Patients who have high tibial osteotomies receive their rehabilitation programs from their surgeon. It is believed that with the various surgical techniques for high tibial osteotomy, the rehabilitation program should be individualized. Resorting to such programs as home-based protocols without the use of physical therapy may enhance a patient’s successful recovery with a high rate of union. Pain can be a complicating issue in the recovery process. It can be managed by prescription medication or over-the-counter pain relief. There are also many programs utilizing physical therapy for guided range of motion exercises and strengthening that have had successes as well. It is important to not forget patients who have undergone the closed wedge or dome; although these patients are weight-bearing, they usually have significant bone pain for months as the bones unite. It is essential for surgeons and patients to have goals and milestones set in the recovery process. There are complications that can occur during this time period that could alter rehabilitation. Significantly fewer complications have been reported following the opening wedge compared with the traditional closing procedures. Any swelling or effusions in the joint usually decreases. Physiotherapy and strength building have had successes as well. It is therefore critical at 12 weeks to begin to establish rehabilitation goals that need to be met for a return to normal activities. During this crucial phase, deformity correction is important.

What are the Risks Associated with HTO Procedure?

The performance of a knee realignment surgery has been refined over the years, and surgeons are well aware of the potential risk profile. There are many potential complications associated with a high tibial osteotomy, especially at the standard medial opening site. The most common factors potentially contributing to the complications are patient-specific factors and the quality of the osteotomy displacement, fixation tools, and preoperative planning. The biggest risk occurs when the surgeon stops evaluating the patient after one year without a clinically successful outcome evaluation. Most of the complications could have been found in a few months postoperatively if only more aggressive routine postoperative examinations were performed. The administration of informed consent and a detailed schedule for consequences is essential to clinically successful outcomes.

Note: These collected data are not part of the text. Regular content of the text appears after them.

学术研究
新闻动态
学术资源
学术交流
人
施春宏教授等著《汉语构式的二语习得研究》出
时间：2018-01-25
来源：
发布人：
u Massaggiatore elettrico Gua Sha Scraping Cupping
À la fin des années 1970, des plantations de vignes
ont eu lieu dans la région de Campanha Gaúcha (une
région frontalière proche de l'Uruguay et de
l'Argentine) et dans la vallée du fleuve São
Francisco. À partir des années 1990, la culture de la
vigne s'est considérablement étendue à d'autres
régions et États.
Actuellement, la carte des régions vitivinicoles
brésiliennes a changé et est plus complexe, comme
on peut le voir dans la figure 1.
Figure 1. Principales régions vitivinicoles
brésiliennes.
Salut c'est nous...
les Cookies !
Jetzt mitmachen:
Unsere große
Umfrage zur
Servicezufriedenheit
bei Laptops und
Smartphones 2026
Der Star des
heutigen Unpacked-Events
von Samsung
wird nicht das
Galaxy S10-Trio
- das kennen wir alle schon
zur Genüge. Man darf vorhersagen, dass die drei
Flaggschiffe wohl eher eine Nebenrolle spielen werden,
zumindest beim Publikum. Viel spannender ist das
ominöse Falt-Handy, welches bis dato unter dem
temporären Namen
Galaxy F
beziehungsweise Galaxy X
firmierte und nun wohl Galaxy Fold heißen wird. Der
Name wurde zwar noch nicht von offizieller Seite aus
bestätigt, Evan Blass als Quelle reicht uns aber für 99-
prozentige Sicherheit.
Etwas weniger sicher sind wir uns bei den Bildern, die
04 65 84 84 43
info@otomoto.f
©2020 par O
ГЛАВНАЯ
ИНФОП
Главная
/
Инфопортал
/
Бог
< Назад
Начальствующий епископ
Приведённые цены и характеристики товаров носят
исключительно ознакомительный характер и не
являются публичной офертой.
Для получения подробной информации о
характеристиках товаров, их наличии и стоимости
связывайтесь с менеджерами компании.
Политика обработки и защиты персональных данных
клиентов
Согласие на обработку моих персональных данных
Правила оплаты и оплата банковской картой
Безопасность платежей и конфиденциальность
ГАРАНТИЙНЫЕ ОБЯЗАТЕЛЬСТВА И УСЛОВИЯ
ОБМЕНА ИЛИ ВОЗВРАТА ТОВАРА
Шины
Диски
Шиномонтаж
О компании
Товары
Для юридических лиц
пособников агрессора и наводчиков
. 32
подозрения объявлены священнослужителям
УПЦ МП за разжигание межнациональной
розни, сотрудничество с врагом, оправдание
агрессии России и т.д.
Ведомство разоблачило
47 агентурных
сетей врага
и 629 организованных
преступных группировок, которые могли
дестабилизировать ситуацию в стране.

Complications of the knee realignment surgery include malunion, nonunion, lateral cortical fracture, peroneal nerve palsy, intra-articular complications, and joint penetration with hardware. To avoid complications, removal of hardware must be performed to improve soft tissue balancing and to perform total knee arthroplasty in the following situations: no painful hardware status and no contraindications. Proper patient case selection, a meticulous osteotomy technique, and bone healing enhancement reduce the probability of complications. The most challenging situation, nonunion with knee pain evolution, requires immediate precise examination of the patient’s comorbidities, alcohol and nicotine intake, and technique blunders before planning revision. Careful examination of possible complications is critical to understanding why the patient has not succeeded.